Department of Ethics, Social and Political Philosophy
Making do with(out) facts
Science and Politics in the so-called Post-Truth Era
The notion of post-truth politics, although by now an annoying buzzword, urges us once more to evaluate the relationship between science and politics. The last half century of Science and Technology Studies have convincingly shown that the relationship between these two activities is rather more complicated than the Weber-inspired ideals of ‘ facts-free politics ’ and ‘ value-free science ’ suggests. The deconstruction of scientific facts that STS undertook reveals scientific practices that combine elements that are ‘ scientific ’ as well as ‘ political ’ in nature. It is for this reason that STS has often been charged with undermining the authority of science. Their deconstructions, it is said, supplied anti-intellectuals, conspiracy theorists and now American presidents with all the weapons of social critique that they ever wished for.
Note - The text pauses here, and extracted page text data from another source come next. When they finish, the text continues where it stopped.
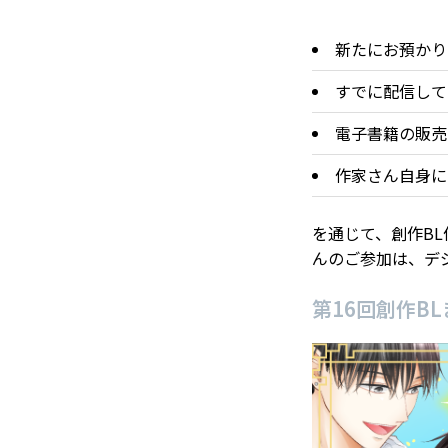
新たにお預かり
すでに配信して
電子書籍の販売
作家さん自身に
を通じて、創作B
んのご参加は、デ
第16回創作B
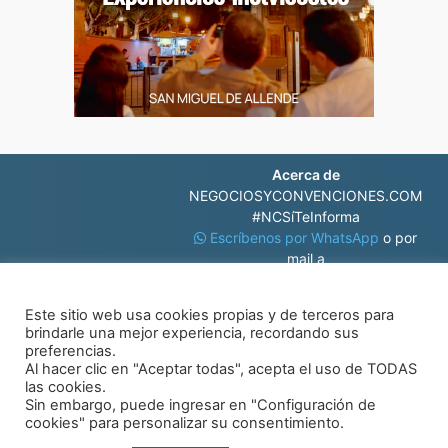
Acerca de
NEGOCIOSYCONVENCIONES.COM
#NCSíTeInforma
Escríbenos por WhatsApp
o por
mail a
contacto@negociosyconvenciones.com
Este sitio web usa cookies propias y de terceros para
brindarle una mejor experiencia, recordando sus
preferencias.
Al hacer clic en "Aceptar todas", acepta el uso de TODAS
las cookies.
Sin embargo, puede ingresar en "Configuración de
© Negocios y Convenciones
cookies" para personalizar su consentimiento.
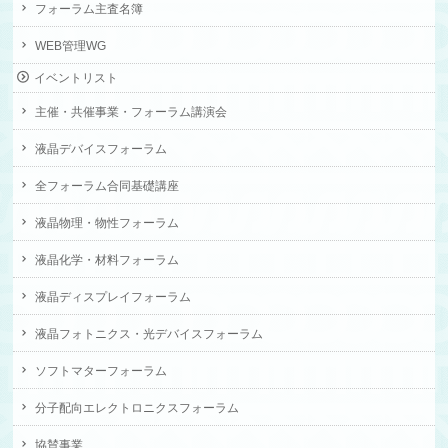
フォーラム主査名簿
WEB管理WG
イベントリスト
主催・共催事業・フォーラム講演会
液晶デバイスフォーラム
全フォーラム合同基礎講座
液晶物理・物性フォーラム
液晶化学・材料フォーラム
液晶ディスプレイフォーラム
液晶フォトニクス・光デバイスフォーラム
ソフトマターフォーラム
分子配向エレクトロニクスフォーラム
協賛事業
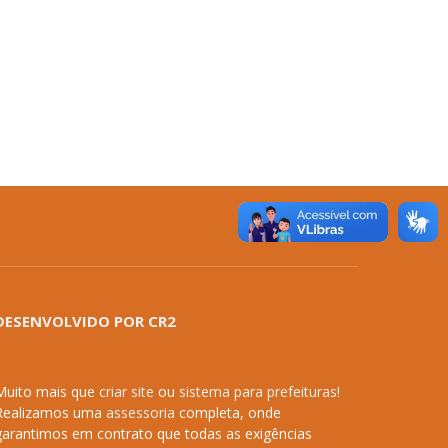
DESENVOLVIDO POR CR2
Muito mais que
criar site
ou
sistema para prefeituras
!
Realizamos uma
assessoria
completa, onde
garantimos em contrato que todas as exigências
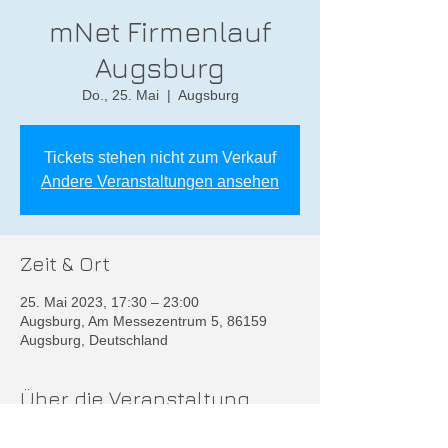
mNet Firmenlauf
Augsburg
Do., 25. Mai
  |  
Augsburg
Tickets stehen nicht zum Verkauf
Andere Veranstaltungen ansehen
Zeit & Ort
25. Mai 2023, 17:30 – 23:00
Augsburg, Am Messezentrum 5, 86159
Augsburg, Deutschland
Über die Veranstaltung
Weitere Infos unter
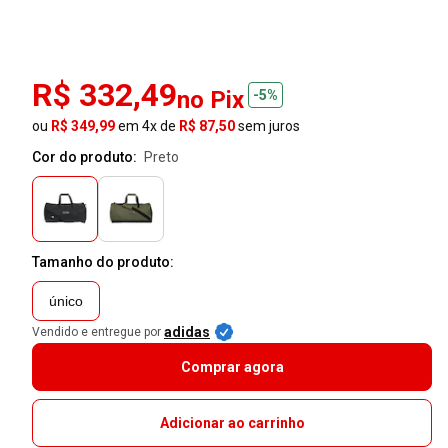
R$ 332,49
no Pix
-5%
ou
R$ 349,99
em 4x de
R$ 87,50
sem juros
Cor do produto:
preto
Tamanho do produto:
único
adidas
Vendido e entregue por
Comprar agora
Adicionar ao carrinho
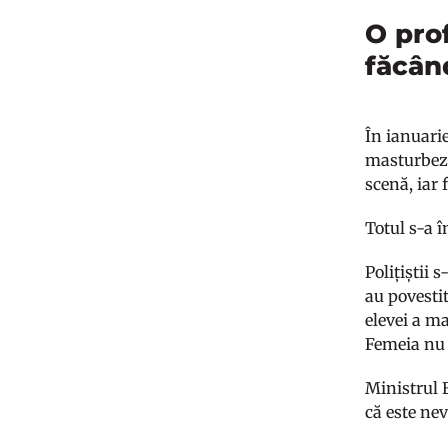
O pro
făcân
În ianuarie
masturbeze 
scenă, iar 
Totul s-a î
Polițiștii 
au povestit
elevei a m
Femeia nu a
Ministrul E
că este ne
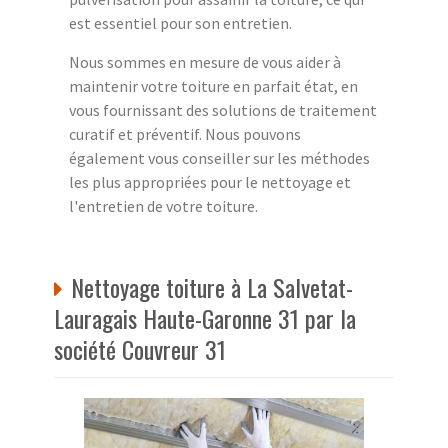
est essentiel pour son entretien.
Nous sommes en mesure de vous aider à
maintenir votre toiture en parfait état, en
vous fournissant des solutions de traitement
curatif et préventif. Nous pouvons
également vous conseiller sur les méthodes
les plus appropriées pour le nettoyage et
l'entretien de votre toiture.
Nettoyage toiture à La Salvetat-
Lauragais Haute-Garonne 31 par la
société Couvreur 31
In this thesis I explore this charge against STS. Should we abandon STS and try to neutralize whatever damage its deconstructions allowed for? I claim that Actor-Network Theory, as developed by Bruno Latour, manages to salvage the most important elements of STS while also being able to answer the critique. These points are explored in the form of four dialogues, in an attempt to depict a diplomatic endeavour as envisioned by Latour.